O Primeiro Secretário da Assembleia Legislativa de Mato Grosso do Sul, Ary Rigo (PSDB), afirmou que não apontou qualquer autoridade do Estado em esquema de corrupção na cidade de Dourados, conforme mostra os quatro vídeos divulgados ontem na internet. "A gravação foi editada e, por isso mesmo, o seu conteúdo não traduz a conclusão apresentada".

JOÃO NAVES DE OLIVEIRA, Agência Estado

22 de setembro de 2010 | 18h16

Ele compareceu na sessão ordinária de hoje da Casa sob gritos de "Rigo ladrão, cadeia é a solução". Os trabalhos legislativos foram suspensos por ele. Em seguida, Rigo distribuiu nota sobre o episódio, enquanto membros de 14 entidades, entre elas a Central Única dos Trabalhadores (CUT) e o Movimento dos Trabalhadores Rurais Sem-terra (MST), continuaram no plenário por quase meia hora.

A gravação foi feita no mês passado em um hotel da cidade de Maracaju, na região leste de MS, propriedade da irmã de Rigo.

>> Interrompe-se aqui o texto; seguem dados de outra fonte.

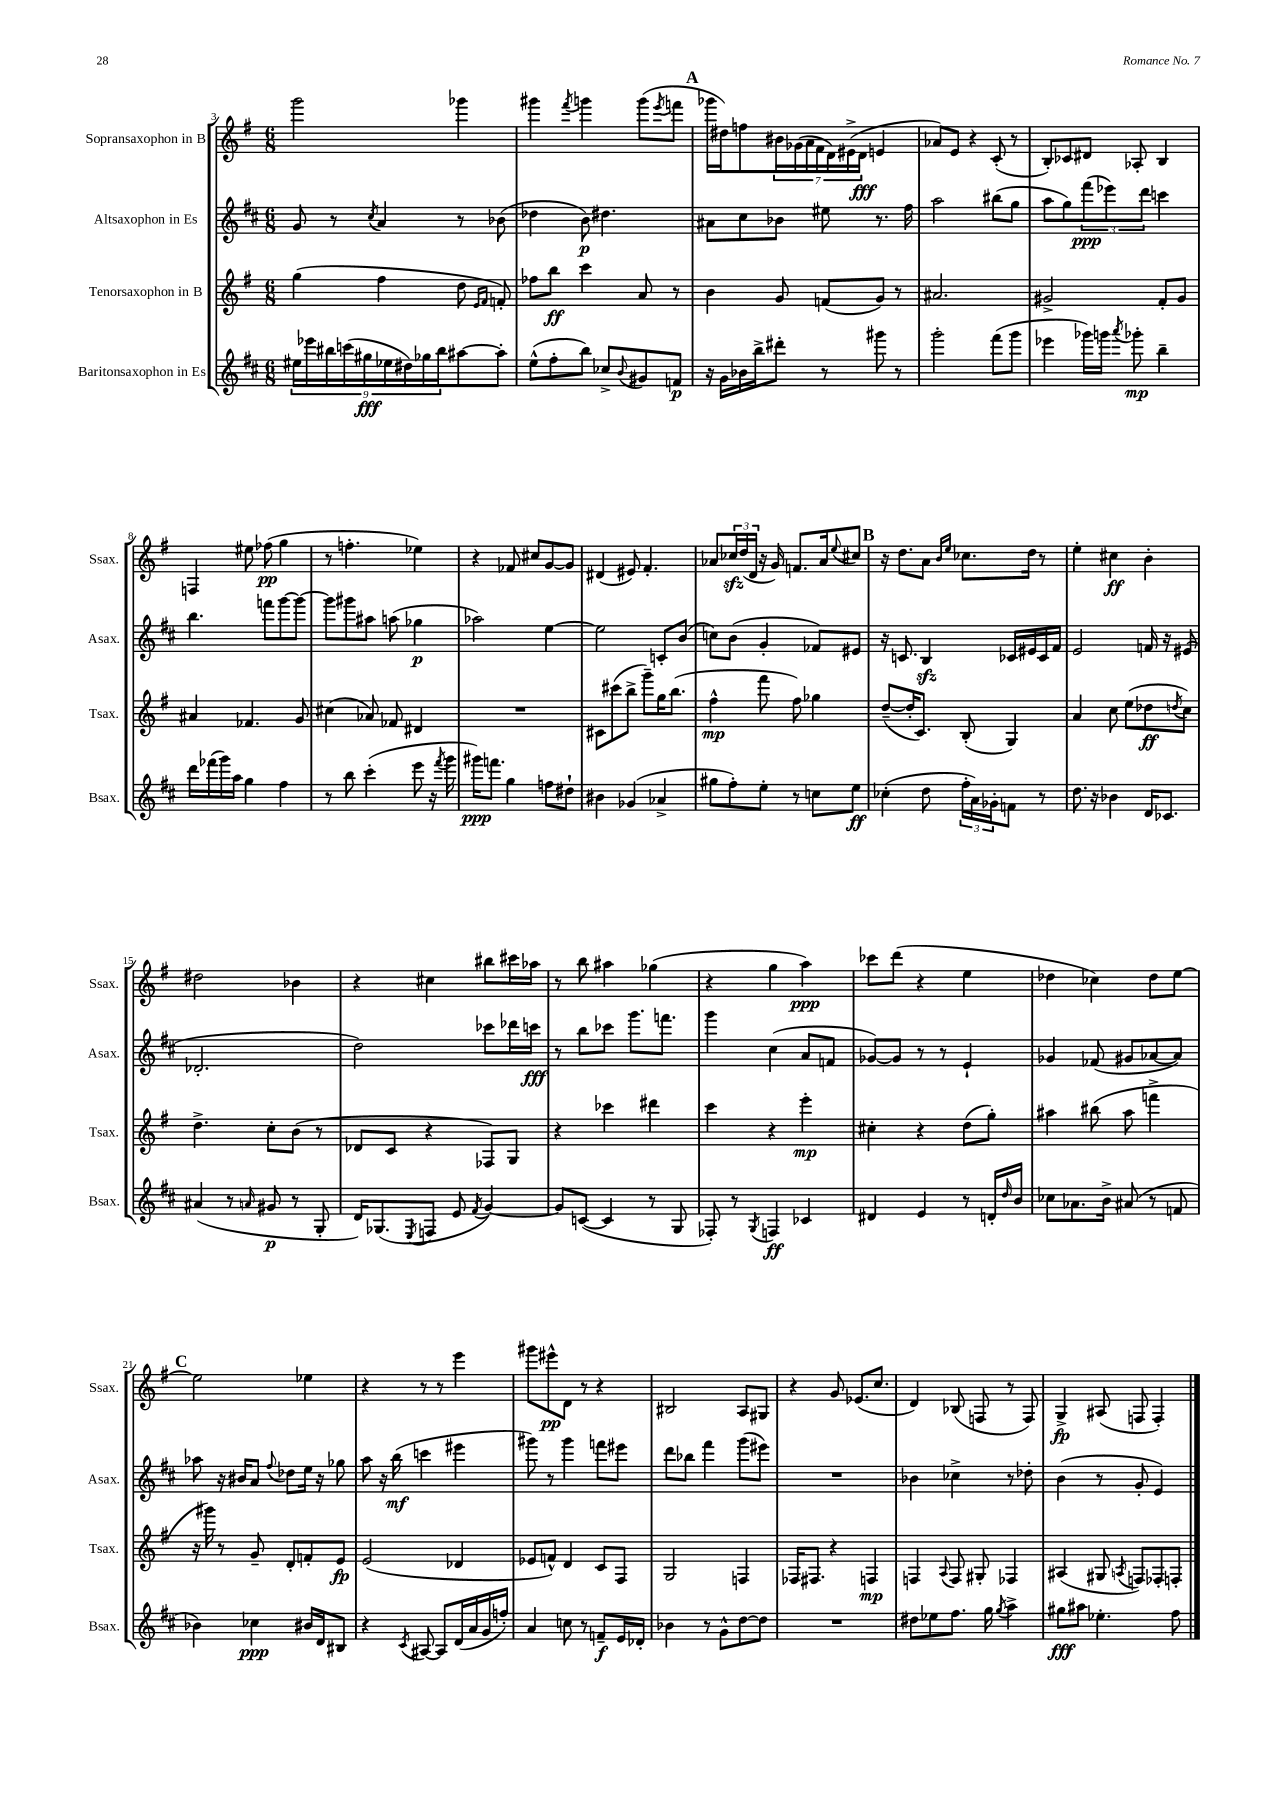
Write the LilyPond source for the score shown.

<<
\new StaffGroup <<
\new Staff = "s0" \with { instrumentName = "Sopransaxophon in B" shortInstrumentName = "Ssax." } {
    \clef treble \key g \major \numericTimeSignature \time 6/8
    g'''2 ges'''4 |
    gis'''4 \acciaccatura { fis'''8 } g'''4 g'''8( \acciaccatura { e'''8 } f'''8 |
    \mark \markup { \bold "A" } ges'''16 dis''16) f''8 \tuplet 7/4 { bis'16 ges'16( a'16 fis'16 d'16) eis'16->( d'16\fff } e'4 |
    aes'8) e'8 r4 c'8-.( r8 |
    b8-.) ces'8 dis'8 aes8-. b4 |
    f4 eis''8 fes''8\pp( g''4 |
    r8 f''4.-. ees''4) |
    r4 fes'8 cis''8 g'8~ g'8 |
    dis'4( eis'8) fis'4.-. |
    aes'8 \tuplet 3/2 { ces''16\sfz d''16( d'16 } r16 g'16) f'8. aes'16 \appoggiatura { e''8 } cis''8 |
    \mark \markup { \bold "B" } r16 d''8. a'8 \grace { b'16 e''16 } ces''8. d''16 r8 |
    e''4-. cis''4\ff b'4-. |
    dis''2 bes'4 |
    r4 cis''4 bis''8 cis'''16 aes''16 |
    r8 b''8 ais''4 ges''4( |
    r4 g''4 a''4\ppp) |
    ces'''8 d'''8( r4 e''4 |
    des''4 ces''4) des''8 e''8~ |
    \mark \markup { \bold "C" } e''2 ees''4 |
    r4 r8 r8 e'''4 |
    gis'''8 eis'''8-^\pp d'8 r8 r4 |
    bis2 a8 gis8 |
    r4 g'8 ees'8.( c''8. |
    d'4) bes8( f8 r8 f8) |
    g4->\fp ais8( f8 f4-.) \bar "|." |
}
\new Staff = "s1" \with { instrumentName = "Altsaxophon in Es" shortInstrumentName = "Asax." } {
    \clef treble \key d \major \numericTimeSignature \time 6/8
    g'8 r8 \acciaccatura { cis''8 } a'4 r8 bes'8( |
    des''4 b'8\p) dis''4. |
    \mark \markup { \bold "A" } ais'8 cis''8 bes'8 eis''8 r8. fis''16 |
    a''2 bis''8( g''8 |
    a''8 g''8) \tuplet 3/2 { fis'''8\ppp( ees'''8) d'''8 } c'''4 |
    b''4. f'''8 g'''8~ g'''8~ |
    g'''8 gis'''8 ais''8 a''8( ges''4\p |
    aes''2) e''4~ |
    e''2 c'8-. b'8( |
    c''8) b'8( g'4-. fes'8) eis'8 |
    \mark \markup { \bold "B" } r16 c'8. b4\sfz ces'16 eis'16 ces'16 fis'16 |
    e'2 f'16 r16 eis'8( |
    des'2.-. |
    d''2) ces'''8 des'''16 c'''16\fff |
    r8 b''8 ces'''8 g'''8. f'''8. |
    g'''4 cis''4( a'8 f'8 |
    ges'8~) ges'8 r8 r8 e'4-! |
    ges'4 fes'8( gis'8 aes'8~ aes'8) |
    \mark \markup { \bold "C" } aes''8 r16 bis'16 a'8 \appoggiatura { fis''8 } des''8 e''16 r16 ges''8 |
    a''8 r16 b''16\mf( c'''4 eis'''4 |
    gis'''8) r8 gis'''4 f'''8 eis'''8 |
    d'''8 bes''8 fis'''4 g'''8( eis'''8) |
    R2. |
    bes'4 ces''4-> r8 des''8-. |
    b'4( r8 g'8-. e'4) \bar "|." |
}
\new Staff = "s2" \with { instrumentName = "Tenorsaxophon in B" shortInstrumentName = "Tsax." } {
    \clef treble \key g \major \numericTimeSignature \time 6/8
    g''4( fis''4 d''8 \grace { e'16 fis'16 } f'8-.) |
    fes''8 b''8\ff c'''4 a'8 r8 |
    \mark \markup { \bold "A" } b'4 g'8 f'8( g'8) r8 |
    ais'2. |
    gis'2-> fis'8-. gis'8 |
    ais'4 fes'4. g'8 |
    cis''4( aes'8) fes'8 dis'4 |
    R2. |
    cis'8 cis'''8( b''8-> g'''8--) g''16 b''8.( |
    fis''4-^\mp fis'''8 fis''8) ges''4 |
    \mark \markup { \bold "B" } d''8~--( d''16-. c'8.) b8-.( g4) |
    a'4 c''8 e''8( des''8\ff \acciaccatura { d''8 } c''8) |
    d''4.-> c''8-. b'8( r8 |
    des'8 c'8 r4 fes8) g8 |
    r4 ces'''4 dis'''4 |
    c'''4 r4 e'''4-.\mp |
    cis''4-. r4 d''8( g''8-.) |
    ais''4 bis''8( ais''8 f'''4-> |
    \mark \markup { \bold "C" } r16 gis'''16) r8 g'8-- d'8-. f'8-. e'8\fp |
    e'2( des'4 |
    ees'8 f'8-^) d'4 c'8 fis8 |
    g2 f4 |
    fes16 fis8. r4 f4\mp |
    f4 \appoggiatura { a8 } f8 gis8-. fes4 |
    ais4( gis8 \acciaccatura { a8 } f8) fes8-. f8-. \bar "|." |
}
\new Staff = "s3" \with { instrumentName = "Baritonsaxophon in Es" shortInstrumentName = "Bsax." } {
    \clef treble \key d \major \numericTimeSignature \time 6/8
    \tuplet 9/8 { eis''16 ees'''16 bis''16 c'''16( gis''16\fff ees''16 dis''16) ges''16 bis''16 } ais''8~ ais''8-. |
    e''8-^( fis''8-. b''8) ces''8-> \appoggiatura { b'8 } gis'8 f'8\p |
    \mark \markup { \bold "A" } r16 g'16 bes'16 b''16-> dis'''8-. r8 gis'''8 r8 |
    g'''2-. fis'''8( g'''8 |
    ees'''4 ges'''16) g'''16 \acciaccatura { a'''8 } ges'''8-.\mp b''4-- |
    d'''16 fes'''16( g'''16) a''16 g''4 fis''4 |
    r8 b''8 cis'''4-.( e'''8 r16 \acciaccatura { fis'''8 } g'''16 |
    gis'''16\ppp) f'''8. g''4 f''8 dis''8-! |
    bis'4 ges'4( aes'4-> |
    gis''8 fis''8-.) e''8-. r8 c''8 e''8\ff |
    \mark \markup { \bold "B" } ces''4-.( d''8 \tuplet 3/2 { fis''16-. a'16) ges'16-. } f'8 r8 |
    d''8. r16 bes'4 d'16 ces'8. |
    ais'4( r8 \grace { a'16 } gis'8\p r8 g8-. |
    d'16) ges8.( \acciaccatura { e8 } f8 e'8 \acciaccatura { fis'8 } g'4~) |
    g'8 c'8~( c'4 r8 g8 |
    fes8-.) r8 \acciaccatura { g8 } f4\ff ces'4 |
    dis'4 e'4 r8 d'16-. \grace { d''16 } b'16 |
    ces''8 aes'8. b'16-> ais'8( r8 f'8 |
    \mark \markup { \bold "C" } bes'4) ces''4\ppp bis'16 d'16 bis8 |
    r4 \acciaccatura { cis'8 } ais8~ ais8 d'16( a'16 g'16 f''16-.) |
    a'4 c''8 r8 f'8--\f e'16 des'16-. |
    bes'4 r8 g'8-^ d''8~ d''8 |
    R2. |
    dis''8 ees''8 fis''8. g''16 \acciaccatura { g''8 } a''4-> |
    gis''8\fff ais''8 ees''4.-. fis''8 \bar "|." |
}
>>
>>
\layout { \context { \Score currentBarNumber = #3 } }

Na ocasião, os vereadores de Dourados haviam terminado os trabalhos da Comissão Parlamentar de Investigação (CPI) da Saúde, concluindo que o prefeito do município, Ari Valdecir Artuzi (sem partido), estava retirando R$ 2 milhões por mês do setor de saúde pública para a chamada "farra das propinas", o que justificava a cassação.

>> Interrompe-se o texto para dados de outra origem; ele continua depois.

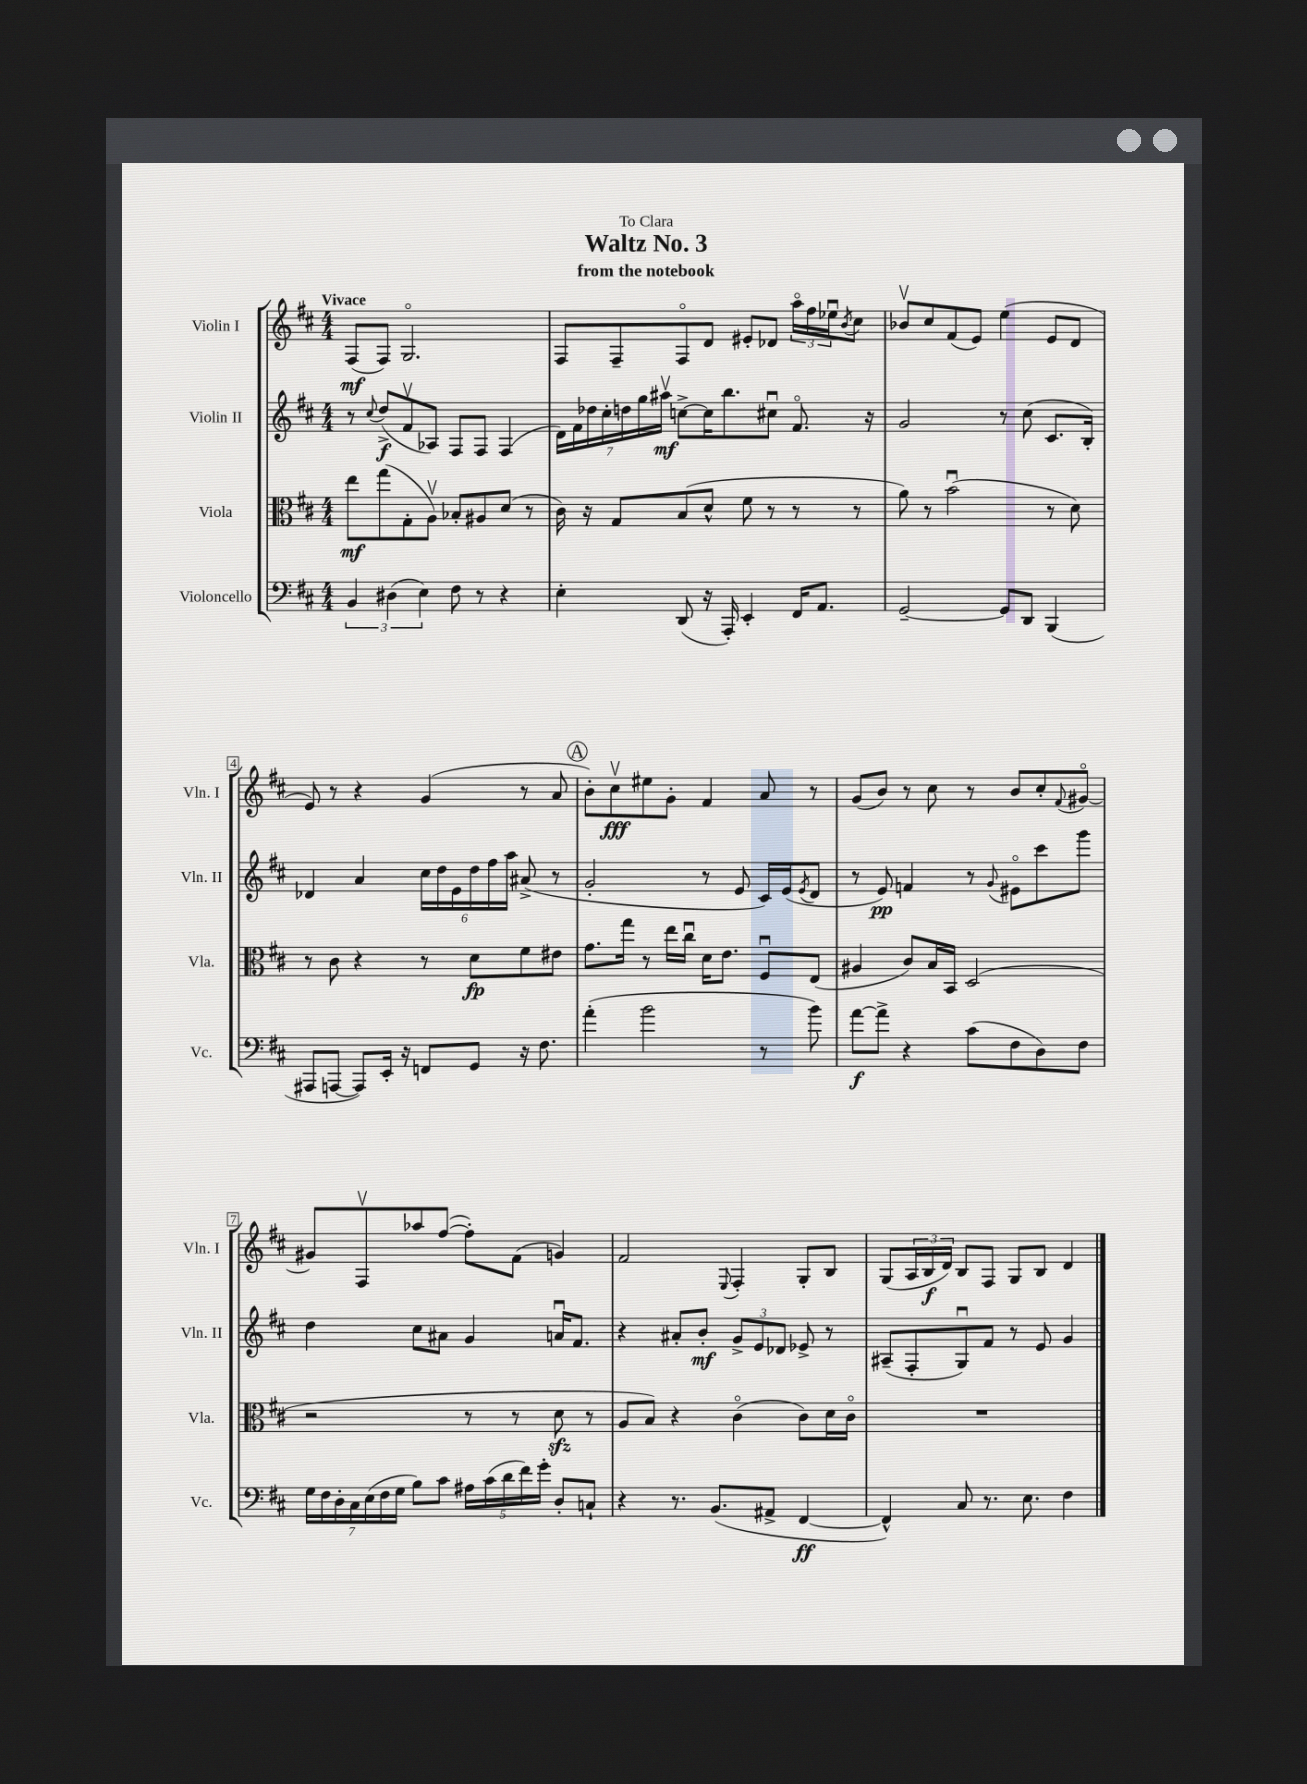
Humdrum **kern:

**kern	**kern	**kern	**kern
*staff4	*staff3	*staff2	*staff1
*clefF4	*clefC3	*clefG2	*clefG2
*k[f#c#]	*k[f#c#]	*k[f#c#]	*k[f#c#]
*M4/4	*M4/4	*M4/4	*M4/4
6BB	8ee	8r	(8F#
.	.	8qqcc#	.
.	(8gg	(8dd^	8F#)
(6D#	.	.	.
.	8G'	8f#v	2.Go
6E)	.	.	.
.	8Av)	8A-)	.
8F#	8B-'	8F#	.
8r	8A#	8F#	.
4r	(8d	(4F#	.
.	8r	.	.
=	=	=	=
4E'	16c#)	28d)	8F#
.	.	28f#	.
.	16r	.	.
.	.	28dd-	.
.	.	28cc#'	.
.	8G	.	8F#~
.	.	28dd	.
.	.	28gg	.
.	.	28aa#v	.
(8DD	(8B	[8cc^	8F#o
16r	8d^^	16cc]	8d
16AAA')	.	8.bb	.
4EE'	8f#	.	8e#'
.	8r	8cc#u	8d-
16FF#	8r	8.f#o	24aao
.	.	.	24ff#
8.AA	.	.	.
.	.	.	24ee-u
.	.	.	8qb
.	8r	.	8cc#
.	.	16r	.
=	=	=	=
[2GG~	8a)	2g	8b-v
.	8r	.	8cc#
.	(2bu	.	(8f#
.	.	.	8e)
8GG]	.	8r	(4ee
8DD	.	(8cc#	.
(4BBB	8r	8.c#	8e
.	8d)	.	8d
.	.	16B')	.
=	=	=	=
8AAA#	8r	4d-	8e)
[8AAA	8c#	.	8r
8AAA])	4r	4a	4r
16EE'	.	.	.
16r	.	.	.
8FF	8r	24cc#	(4g
.	.	24dd	.
.	.	24e	.
8GG	8d	24dd	.
.	.	24ff#	.
.	.	24aa	.
16r	8f#	(8a#^	8r
8.F#	.	.	.
.	8e#	8r	8a
=	=	=	=
(4a'	8.g	2g'	8b')
.	.	.	8cc#v
.	16gg	.	.
2b	8r	.	8ee#
.	16ee	.	8g'
.	16cc#u	.	.
.	16d	8r	4f#
.	8.e	.	.
.	.	8e	.
8r	8F#u	16c#)	8a
.	.	(16e	.
.	.	8qe	.
8b)	(8E	8d	8r
=	=	=	=
[8a	4A#	8r	(8g
8a^]	.	8e)	8b)
4r	8c#)	4f	8r
.	16B	.	8cc#
.	16BB	.	.
(8c#	(2D	8r	8r
.	.	8qqg	.
8F#	.	8e#o	8b
8D)	.	8ccc#	8cc#'
.	.	.	8qqf#
8F#	.	8ggg	[8g#o
=	=	=	=
28G	2r	4dd	8g#]
28F#	.	.	.
28D'	.	.	.
28C#	.	.	.
.	.	.	8F#v
(28E	.	.	.
28F#	.	.	.
28G	.	.	.
8B)	.	8cc#	8aa-
8c#	.	8a#	([8ff#
20A#	8r	4g	8ff#'])
(20c#	.	.	.
20d	.	.	.
.	8r	.	(8f#
20f#)	.	.	.
20g'	.	.	.
8D'	8d	16au	4g)
.	.	8.f#	.
8C`	8r	.	.
=	=	=	=
4r	8A	4r	2f#
.	8B)	.	.
8.r	4r	8a#'	.
.	.	8b'	.
(8.BB	.	.	.
.	.	.	8qqE
.	(4c#o	12g^	4F#'
.	.	12e	.
8AA#^	.	.	.
.	.	12d-	.
[4FF#	8c#)	8e-^	8G'
.	16d	8r	8B
.	16c#o	.	.
=	=	=	=
4FF#^^])	1r	(8A#~	(8G
.	.	8F#'	24A
.	.	.	24B
.	.	.	24d)
8C#	.	8Gu)	8B
8.r	.	8f#	8F#
.	.	8r	8G
8.E	.	.	.
.	.	8e	8B
4F#	.	4g	4d
==	==	==	==
*-	*-	*-	*-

Na nota, Rigo diz que "acreditava que estava tendo uma conversa privada e reservada com pessoa de extrema confiança e que queria ajudar o amigo e chefe Ari Valdecir Artuzi". O parlamentar explica ainda que a conversa era com o ex-secretário de governo da Prefeitura Municipal de Dourados, Lenadro Passaia, preocupado com a provável cassação de Artuzi pela Câmara Municipal.